_Description of the task:_
In the case summary below, how deep was the drop from the top of the kerb to the bottom of the garden bed found to be?

_Extract provided:_
•••
On 19 November 2011, the plaintiff attended the wedding of his daughter at Harrington Grove Country Club (the Club). At the end of the evening, the plaintiff attended the car park to place the remainder of the wedding cake into the boot of his car, which was parked with the rear to a concrete kerb. Immediately beyond the kerb was a garden bed. The plaintiff fell and sustained injuries after stepping back into the sunken garden bed which contained plants growing to approximately the level of the car park. It was found that the drop ranged between 720mm and 810mm from the bottom of the garden bed to the top of the kerb.

The plaintiff commenced proceedings against the Club, as owner and occupier of the car park, and Hassell Ltd (the architects), who had been retained to provide architectural and landscape design services for the Club. The plaintiff alleged that the Club had failed to fence, barricade or enclose the garden bed and alleged that the architects had breached their duty of care by designing a car park which included a sunken garden bed without any provision for any railing, fencing or safety.

The Club and the architects filed a cross-claim against each other, in the event that both were held to be liable. During the course of the trial, agreement was reached between the Club and the architects not to advance the case against each other.


District Court of New South Wales decision

The trial judge, Hatzistergos DCJ, found in favour of the plaintiff against the Club on the grounds that the Club’s failure to install a balustrade caused the plaintiff’s injury in accordance with s 5D of the Civil Liability Act 2002 (NSW) (CLA).

The trial judge did not make any findings of negligence against the architects. The trial judge accepted that the architects were aware of the sunken garden bed and its depth, but found that there was no evidence that they knew of the precise plantings and foliage in the area and that the height difference would have been observable in the absence of the planting and foliage. His Honour accepted the evidence led by the architects that the Building Code of Australia (the Building Code) only required the installation of a balustrade when there was a change of level exceeding one meter.
•••
_Collected material:_
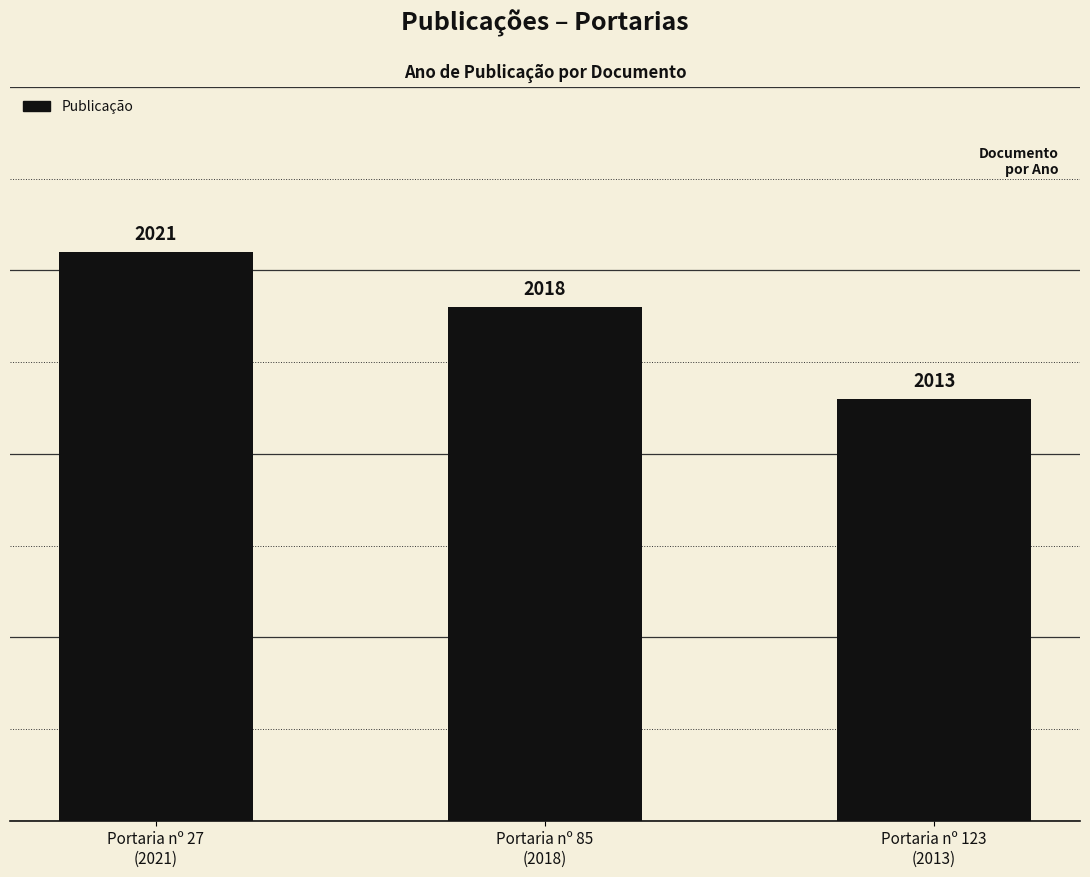

What is the difference between the maximum and minimum values?

8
•••
_Solution to this problem:_
Between 720mm and 810mm.